The coalition originally issued its warning in a letter to Prime Minister Rishi Sunak in September, but has repeated its concerns amid reports that the Government is considering plans to restrict the number of dependents foreign health and social care workers can bring with them to the UK.

The Cavendish Coalition, which acts as a shared voice of employers, trade union and educators from social care and health, has said that social care and health services would not be able to function with a reduction to its international workforce, who account for 1 in 6 NHS staff in England, and 16 per cent across adult social care. 

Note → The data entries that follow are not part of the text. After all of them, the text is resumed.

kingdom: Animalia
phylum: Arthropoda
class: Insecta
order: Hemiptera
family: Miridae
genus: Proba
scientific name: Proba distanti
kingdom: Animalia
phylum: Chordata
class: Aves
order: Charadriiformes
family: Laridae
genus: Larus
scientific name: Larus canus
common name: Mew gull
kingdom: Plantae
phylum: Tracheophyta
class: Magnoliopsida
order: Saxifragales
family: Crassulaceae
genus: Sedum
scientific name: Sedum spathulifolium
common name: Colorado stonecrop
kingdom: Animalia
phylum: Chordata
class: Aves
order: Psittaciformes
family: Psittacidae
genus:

If the present rules were tightened, national leaders are concerned this restriction will discourage workers from coming to the UK for employment in the future, causing an unfortunate “domino effect” on the care offered to families across the UK, including affecting treatment and referral times for patients where the elective care waiting list in England is now nearly 8 million. 

In April 2023, Huddersfield University published research which examined the experiences of international nurses and their initial integration into NHS. It showed that around two thirds (62.4%) of respondents were married, and just under half (49.7%) said they had children aged eighteen or under. However, around 71.4% of these respondents said they lived without their children in England. Some 94.0% of respondents with children aged eighteen or under said they would have liked their families to have travelled with them.

Over the years, social care and health leaders have welcomed the support offered by the government to the sector in accessing vital labour markets overseas. This remains the case for the NHS as it will take several years to grow the NHS’s domestic workforce and there is increasing competition globally.

Danny Mortimer, co-chair of the Cavendish Coalition and chief executive of the NHS Employers (part of the NHS Confederation) said: 

“The UK has always benefitted from hugely talented staff coming to work in social care and health from around the world and we remain hugely reliant on the contribution of these colleagues to care for the communities we serve. 

“That is why social care and health leaders will be extremely concerned about the news that the Government has plans to curb how many family members overseas social care and health workers can bring with them to the UK. As a country, we must do everything we can to make ourselves a more, not less, attractive destination for employment, especially in the midst of a continued vacancy crisis across our sector and in the absence of long-term plans for social care services. 

“With global demand of health workers set to rise to 80 million by 2030, we would urge the Government to halt these senseless proposals and protect recruitment into social care and health services.”

About us

We are the membership organisation that brings together, supports and speaks for the whole healthcare system in England, Wales and Northern Ireland. The members we represent employ 1.5 million staff, care for more than 1 million patients a day and control £150 billion of public expenditure. We promote collaboration and partnership working as the key to improving population health, delivering high-quality care and reducing health inequalities.